The sentiments come against a backdrop of Treasury’s continued issuance of T-notes, which continues to swell domestic debt currently at K2.6 trillion or 28 percent of gross domestic product (GDP).

Reserve Bank of Malawi figures contained in a Bridgepath Capital Limited report shows that Treasury’s domestic debt accrued through Treasury securities jumped by 36 percent from K838 billion in 2020 to K1.14 trillion.

The figures further show that Treasury has since the beginning of this year raised in excess of K90 billion through T-notes, debt instruments which investor loans money to entity and is issued to raise money.

In an interview on Monday, market and investment analyst Cosmas Chigwe blamed the situation on the lack of market depth, saying in the absence of investment avenues government has no choice but to borrow at a high cost.

“The government paper remains attractive instrument for investors who usually have the money and find the interest attractive thus going on to lend the government,” he said.

Malawi University of Business and Applied Sciences associate professor of economics Betchani Tchereni in an interview on Monday said the major concern is and has always been costs and terms of such loans.

“Local loans are expensive in general and their repayments are expected within relatively shorter periods. As such this forces government to dig more trenches to fill the already dug trenches,” he said.

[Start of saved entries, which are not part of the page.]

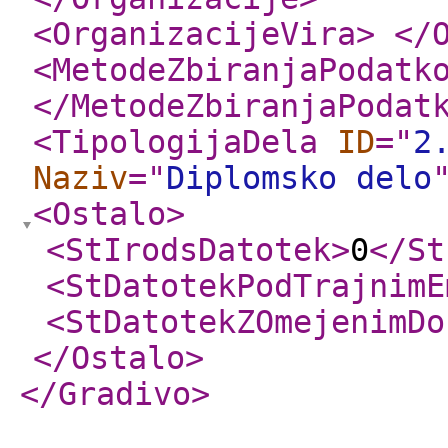
<OrganizacijeVira
>
</
<MetodeZbiranjaPodatk
</MetodeZbiranjaPodat
<TipologijaDela
ID
="
2
Naziv
="
Diplomsko delo
<Ostalo
>
<StIrodsDatotek
>
0
</St
<StDatotekPodTrajnimE
<StDatotekZOmejenimDo
</Ostalo
>
</Gradivo
>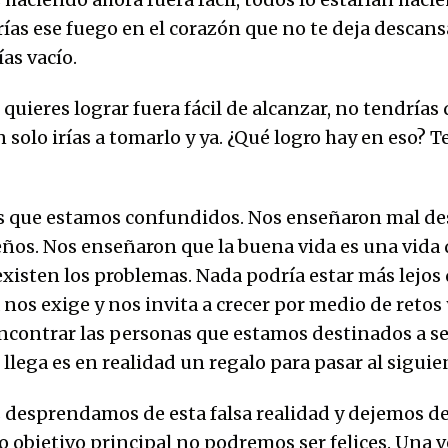
irías ese fuego en el corazón que no te deja descansa
ías vacío.
 quieres lograr fuera fácil de alcanzar, no tendrías
 solo irías a tomarlo y ya. ¿Qué logro hay en eso? T
s que estamos confundidos. Nos enseñaron mal de
os. Nos enseñaron que la buena vida es una vida
xisten los problemas. Nada podría estar más lejos 
nos exige y nos invita a crecer por medio de retos 
ncontrar las personas que estamos destinados a se
llega es en realidad un regalo para pasar al siguien
 desprendamos de esta falsa realidad y dejemos d
o objetivo principal no podremos ser felices. Una v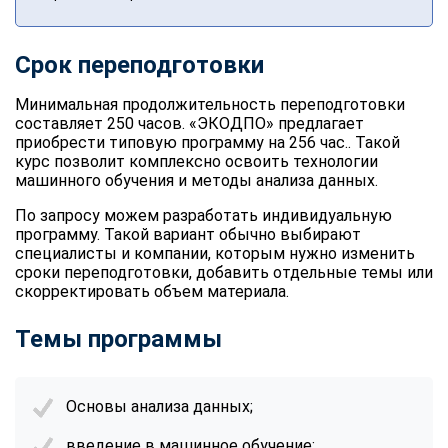
Срок переподготовки
Минимальная продолжительность переподготовки
составляет 250 часов. «ЭКОДПО» предлагает
приобрести типовую программу на 256 час.. Такой
курс позволит комплексно освоить технологии
машинного обучения
и методы анализа данных.
По запросу можем разработать индивидуальную
программу. Такой вариант обычно выбирают
специалисты и компании, которым нужно изменить
сроки переподготовки, добавить отдельные темы или
скорректировать объем материала.
Темы программы
Основы анализа данных;
введение в
машинное обучение
;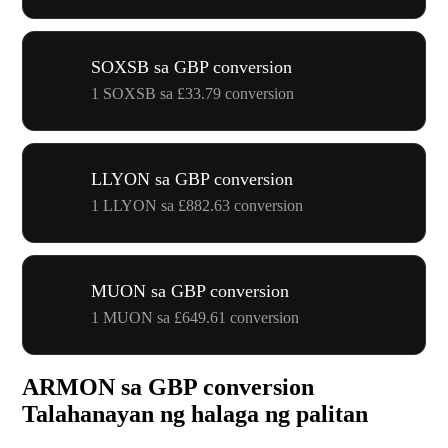
SOXSB sa GBP conversion
1 SOXSB sa £33.79 conversion
LLYON sa GBP conversion
1 LLYON sa £882.63 conversion
MUON sa GBP conversion
1 MUON sa £649.61 conversion
ARMON sa GBP conversion
Talahanayan ng halaga ng palitan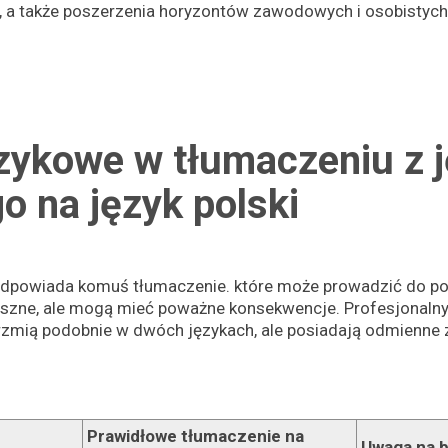
 a także poszerzenia horyzontów zawodowych i osobistych
ęzykowe w tłumaczeniu z 
go
na język polski
 podpowiada komuś tłumaczenie. które może prowadzić do po
zne, ale mogą mieć poważne konsekwencje. Profesjonaln
rzmią podobnie w dwóch językach, ale posiadają odmienne z
Prawidłowe tłumaczenie na
Uwaga na b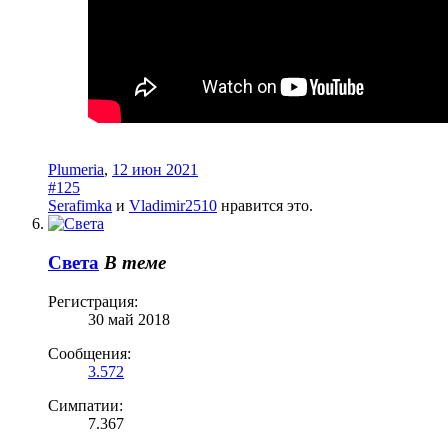
Plumeria
,
12 июн 2021
#125
Serafimka
и
Vladimir2510
нравится это.
Света
В теме
Регистрация:
30 май 2018
Сообщения:
3.572
Симпатии:
7.367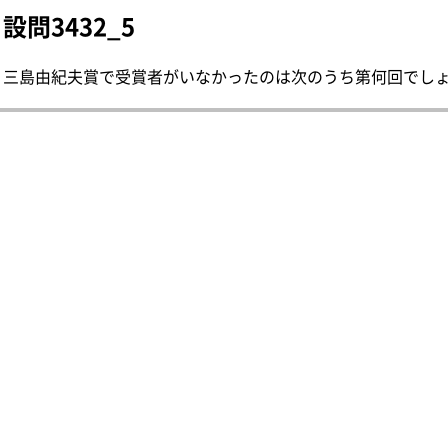
設問3432_5
三島由紀夫賞で受賞者がいなかったのは次のうち第何回でしょう。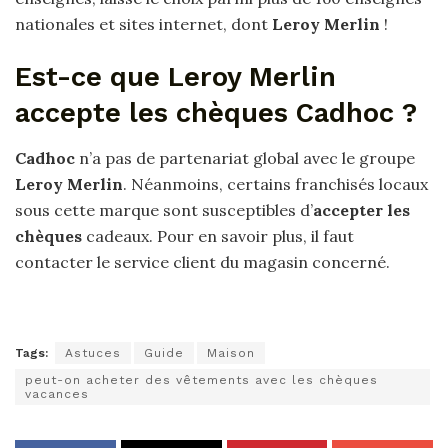
nationales et sites internet, dont
Leroy Merlin
!
Est-ce que Leroy Merlin
accepte les chèques Cadhoc ?
Cadhoc
n’a pas de partenariat global avec le groupe
Leroy Merlin
. Néanmoins, certains franchisés locaux
sous cette marque sont susceptibles d’
accepter les
chèques
cadeaux. Pour en savoir plus, il faut
contacter le service client du magasin concerné.
Tags:
Astuces
Guide
Maison
peut-on acheter des vêtements avec les chèques
vacances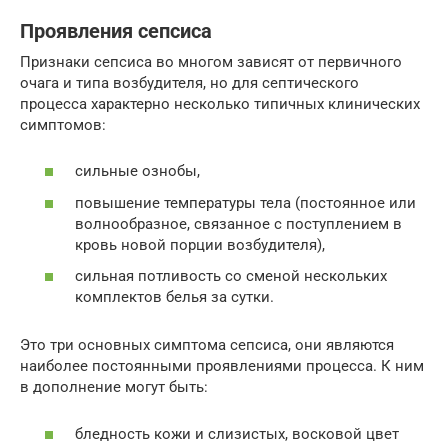
Проявления сепсиса
Признаки сепсиса во многом зависят от первичного
очага и типа возбудителя, но для септического
процесса характерно несколько типичных клинических
симптомов:
сильные ознобы,
повышение температуры тела (постоянное или
волнообразное, связанное с поступлением в
кровь новой порции возбудителя),
сильная потливость со сменой нескольких
комплектов белья за сутки.
Это три основных симптома сепсиса, они являются
наиболее постоянными проявлениями процесса. К ним
в дополнение могут быть:
бледность кожи и слизистых, восковой цвет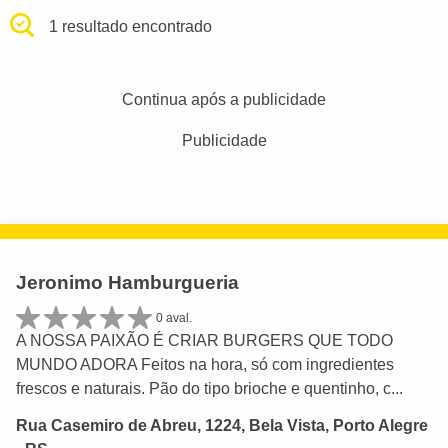
1 resultado encontrado
Continua após a publicidade
Publicidade
Jeronimo Hamburgueria
0 aval.
A NOSSA PAIXÃO É CRIAR BURGERS QUE TODO
MUNDO ADORA Feitos na hora, só com ingredientes
frescos e naturais. Pão do tipo brioche e quentinho, c...
Rua Casemiro de Abreu, 1224, Bela Vista, Porto Alegre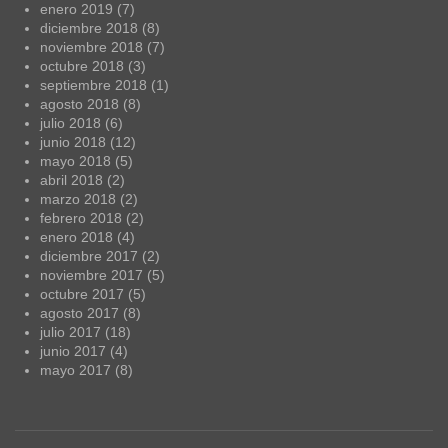
enero 2019
(7)
diciembre 2018
(8)
noviembre 2018
(7)
octubre 2018
(3)
septiembre 2018
(1)
agosto 2018
(8)
julio 2018
(6)
junio 2018
(12)
mayo 2018
(5)
abril 2018
(2)
marzo 2018
(2)
febrero 2018
(2)
enero 2018
(4)
diciembre 2017
(2)
noviembre 2017
(5)
octubre 2017
(5)
agosto 2017
(8)
julio 2017
(18)
junio 2017
(4)
mayo 2017
(8)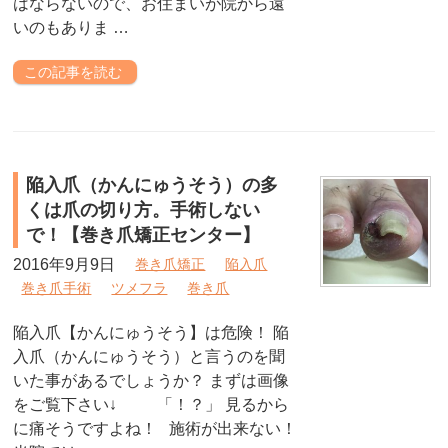
はならないので、お住まいが院から遠
いのもありま …
この記事を読む
陥入爪（かんにゅうそう）の多
くは爪の切り方。手術しない
で！【巻き爪矯正センター】
2016年9月9日
巻き爪矯正
陥入爪
巻き爪手術
ツメフラ
巻き爪
陥入爪【かんにゅうそう】は危険！ 陥
入爪（かんにゅうそう）と言うのを聞
いた事があるでしょうか？ まずは画像
をご覧下さい↓ 「！？」 見るから
に痛そうですよね！ 施術が出来ない！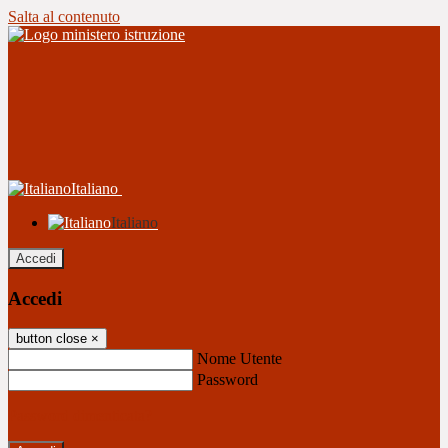
Salta al contenuto
Italiano
Italiano
Accedi
Accedi
button close
×
Nome Utente
Password
Password dimenticata?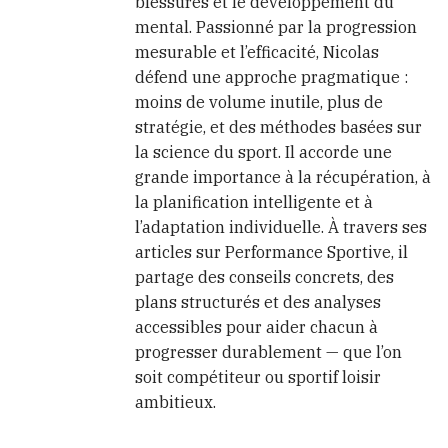
blessures et le développement du
mental. Passionné par la progression
mesurable et l’efficacité, Nicolas
défend une approche pragmatique :
moins de volume inutile, plus de
stratégie, et des méthodes basées sur
la science du sport. Il accorde une
grande importance à la récupération, à
la planification intelligente et à
l’adaptation individuelle. À travers ses
articles sur Performance Sportive, il
partage des conseils concrets, des
plans structurés et des analyses
accessibles pour aider chacun à
progresser durablement — que l’on
soit compétiteur ou sportif loisir
ambitieux.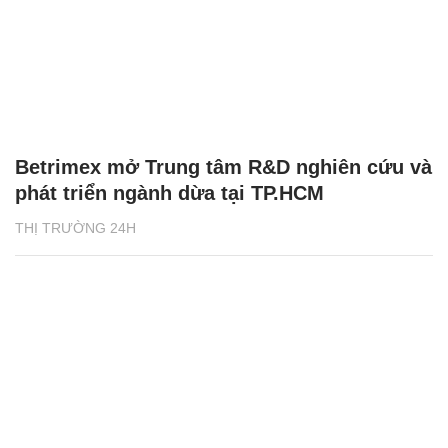
Betrimex mở Trung tâm R&D nghiên cứu và
phát triển ngành dừa tại TP.HCM
THỊ TRƯỜNG 24H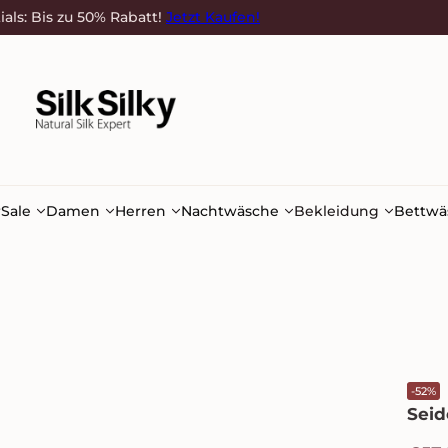
ials: Bis zu 50% Rabatt!
Jetzt Kaufen!
r
Sale
Damen
Herren
Nachtwäsche
Bekleidung
Bettwä
-52%
Seid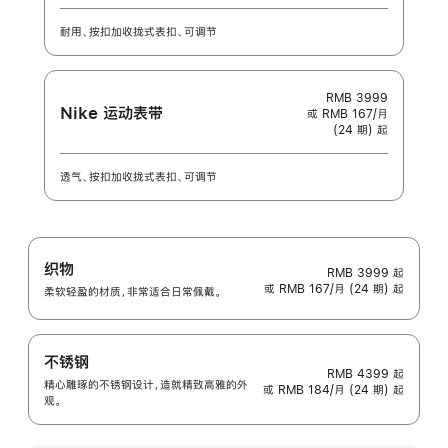
耐用、按扣加收拢式表扣、可调节
RMB 3999
Nike 运动表带
或 RMB 167/月
(24 期) 起
透气、按扣加收拢式表扣、可调节
织物
RMB 3999
起
或 RMB 167/月 (24 期) 起
柔软轻盈的材质，非常适合日常佩戴。
不锈钢
RMB 4399
起
精心雕琢的不锈钢设计，造就精致高雅的外
或 RMB 184/月 (24 期) 起
观。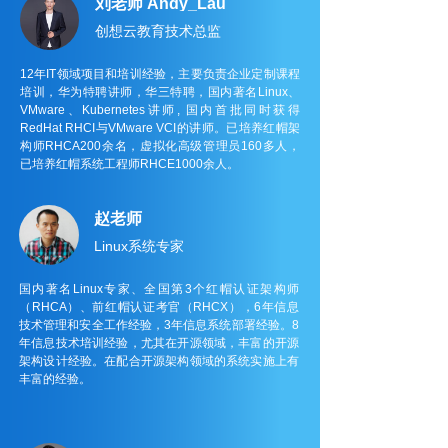
刘老师 Andy_Lau
创想云教育技术总监
12年IT领域项目和培训经验，主要负责企
业定制课程
培训，华为特聘讲师，华三特聘，国内著名Linux、
VMware、Kubernetes讲师, 国内首批同时获得
RedHat RHCI与VMware VCI的讲师。已培养红帽架
构师RHCA200余名，虚拟化高级管理员160多人，
已培养红帽系统工程师RHCE1000余人。
赵老师
Linux系统专家
国内著名Linux专家、全国第3个红帽认证架构师
（RHCA）、前红帽认证考官（RHCX），6年信息
技术管理和安全工作经验，3年信息系统部署经验。8
年信息技术培训经验，尤其在开源领域，丰富的开源
架构设计经验。在配合开源架构领域的系统实施上有
丰富的经验。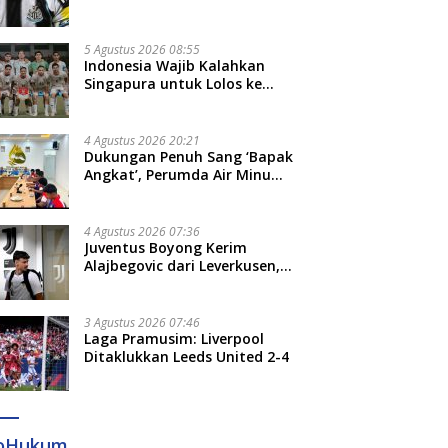
Bruno Guimaraes dari
Newcastle
5 Agustus 2026 08:55
Indonesia Wajib Kalahkan
Singapura untuk Lolos ke
Semifinal Piala AFF 2026
4 Agustus 2026 20:21
Dukungan Penuh Sang ‘Bapak
Angkat’, Perumda Air Minum
Gowa Siap Antar Tim Dayung
Raih Prestasi Puncak
4 Agustus 2026 07:36
Juventus Boyong Kerim
Alajbegovic dari Leverkusen,
Segini Nilai Kontraknya
3 Agustus 2026 07:46
Laga Pramusim: Liverpool
Ditaklukkan Leeds United 2-4
foHukum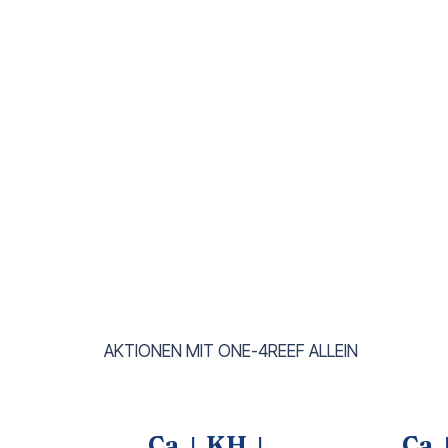
AKTIONEN MIT ONE-4REEF ALLEIN
Ca ↓ KH ↓
Ca 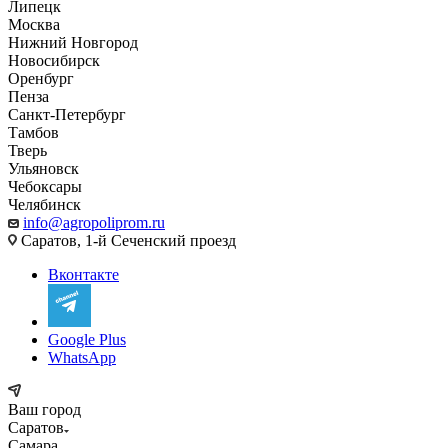
Липецк
Москва
Нижний Новгород
Новосибирск
Оренбург
Пенза
Санкт-Петербург
Тамбов
Тверь
Ульяновск
Чебоксары
Челябинск
info@agropoliprom.ru
Саратов, 1-й Сеченский проезд
Вконтакте
Google Plus
WhatsApp
Ваш город
Саратов
Самара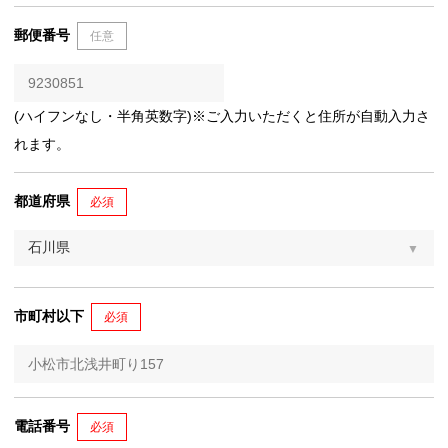
郵便番号
任意
(ハイフンなし・半角英数字)※ご入力いただくと住所が自動入力さ
れます。
都道府県
必須
市町村以下
必須
電話番号
必須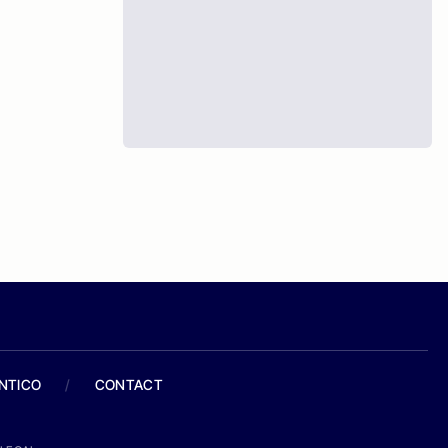
ANTICO
/
CONTACT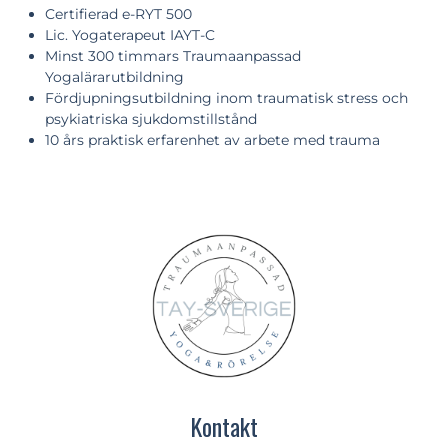
Certifierad e-RYT 500
Lic. Yogaterapeut IAYT-C
Minst 300 timmars Traumaanpassad
Yogalärarutbildning
Fördjupningsutbildning inom traumatisk stress och
psykiatriska sjukdomstillstånd
10 års praktisk erfarenhet av arbete med trauma
Kontakt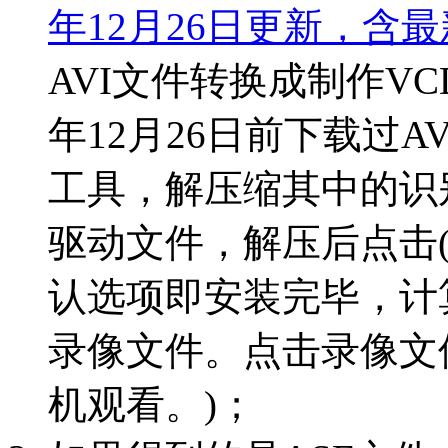
年12月26日更新，含最新D
AVI文件转换成制作VC
年12月26日前下载过AVI
工具，解压缩其中的识别录像制
驱动文件，解压后点击(Div
认选项即安装完毕，计
录像文件。点击录像文
机观看。)；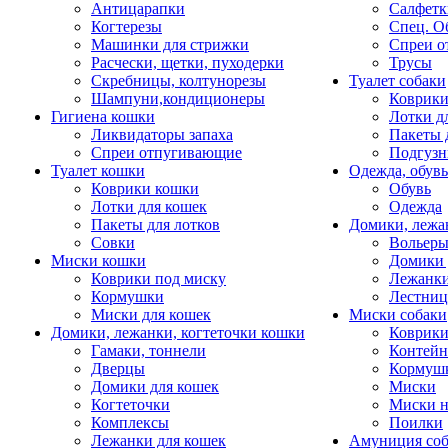
Антицарапки
Салфетк
Когтерезы
Спец. О
Машинки для стрижки
Спреи о
Расчески, щетки, пуходерки
Трусы
Скребницы, колтунорезы
Туалет собаки
Шампуни,кондиционеры
Коврик
Гигиена кошки
Лотки д
Ликвидаторы запаха
Пакеты 
Спреи отпугивающие
Подгузн
Туалет кошки
Одежда, обувь
Коврики кошки
Обувь
Лотки для кошек
Одежда
Пакеты для лотков
Домики, лежа
Совки
Вольеры
Миски кошки
Домики 
Коврики под миску
Лежанки
Кормушки
Лестни
Миски для кошек
Миски собаки
Домики, лежанки, когтеточки кошки
Коврики
Гамаки, тоннели
Контей
Дверцы
Кормуш
Домики для кошек
Миски
Когтеточки
Миски н
Комплексы
Поилки
Лежанки для кошек
Амуниция со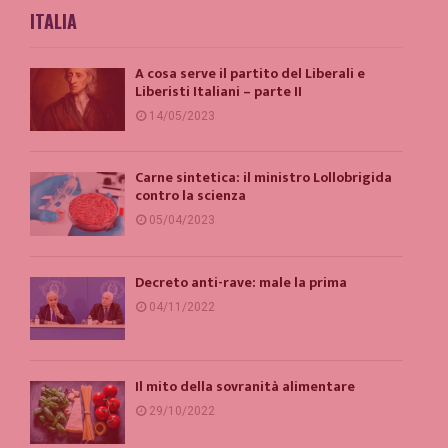
ITALIA
A cosa serve il partito del Liberali e
Liberisti Italiani – parte II
14/05/2023
Carne sintetica: il ministro Lollobrigida
contro la scienza
05/04/2023
Decreto anti-rave: male la prima
04/11/2022
Il mito della sovranità alimentare
29/10/2022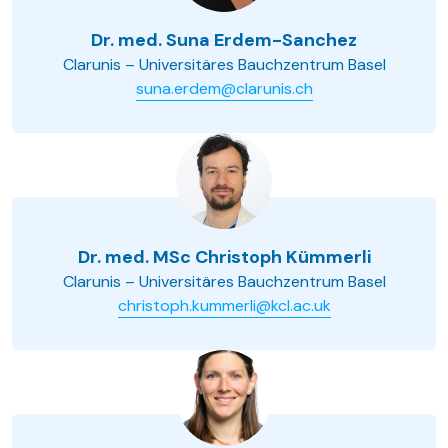
Dr. med. Suna Erdem-Sanchez
Clarunis – Universitäres Bauchzentrum Basel
suna.erdem@clarunis.ch
Dr. med. MSc Christoph Kümmerli
Clarunis – Universitäres Bauchzentrum Basel
christoph.kummerli@kcl.ac.uk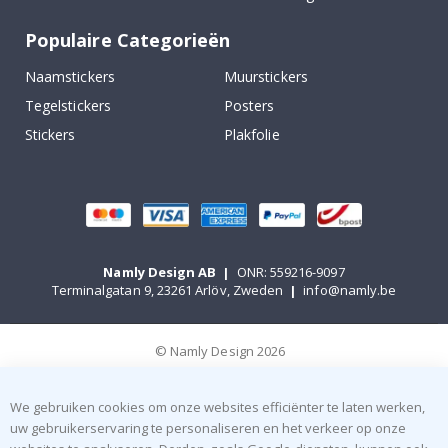
Populaire Categorieën
Naamstickers
Muurstickers
Tegelstickers
Posters
Stickers
Plakfolie
Namly Design AB
|
ONR: 559216-9097
Terminalgatan 9, 23261 Arlöv, Zweden
|
info@namly.be
© Namly Design 2026
We gebruiken cookies om onze websites efficiënter te laten werken,
uw gebruikerservaring te personaliseren en het verkeer op onze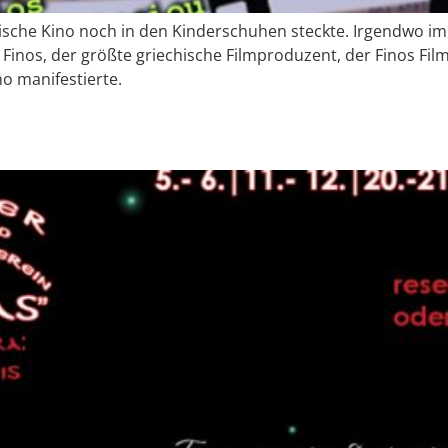
chische Kino noch in den Kinderschuhen steckte. Irgendwo im
 Finos, der größte griechische Filmproduzent, der Finos Fi
o manifestierte.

In recent times, domestic borrowing has continued to expand through T-notes as the government has been implementing a deliberate strategy to lengthen the maturity profile of domestic debt.

This has resulted in the shift of domestic debt holdings from Treasury bills to T-notes.

In an earlier interview, Ministry of Finance spokesperson Williams Banda said the government is currently prioritising concessional loans that are cheaper and have low interest rate.

He said government is also looking at the domestic revenue mobilisation strategy, which seeks to mobilise more resources to help minimise borrowing by Treasury both from local and external sources.

In its December 2021 Malawi Economic Monitor, the World Bank warned that the consistent financing of fiscal deficits by high cost domestic borrowing has led to a recent surge in domestic debt and is expected to rise further.

A report by the Ministry of Finance’s Debt and Aid Division shows that between June 2020 and June 2021, Malawi’s total public debt stock surged 34 percent from the K4.1 trillion to K5.5 trillion.

Of the total debt stock, K2.9 trillion comprises external debt or 31 percent of GDP while K2.6 trillion or 28 percent of GDP is domestic debt.

The domestic debt stock has crossed the International Monetary Fund (IMF) recommended 20 percent domestic public debt as percentage of GDP, according to economists. IMF currently categorises Malawi as a debt distressed economy, and stresses that the country’s debt levels are so high that it may be difficult to repay the loans, if the status quo remains.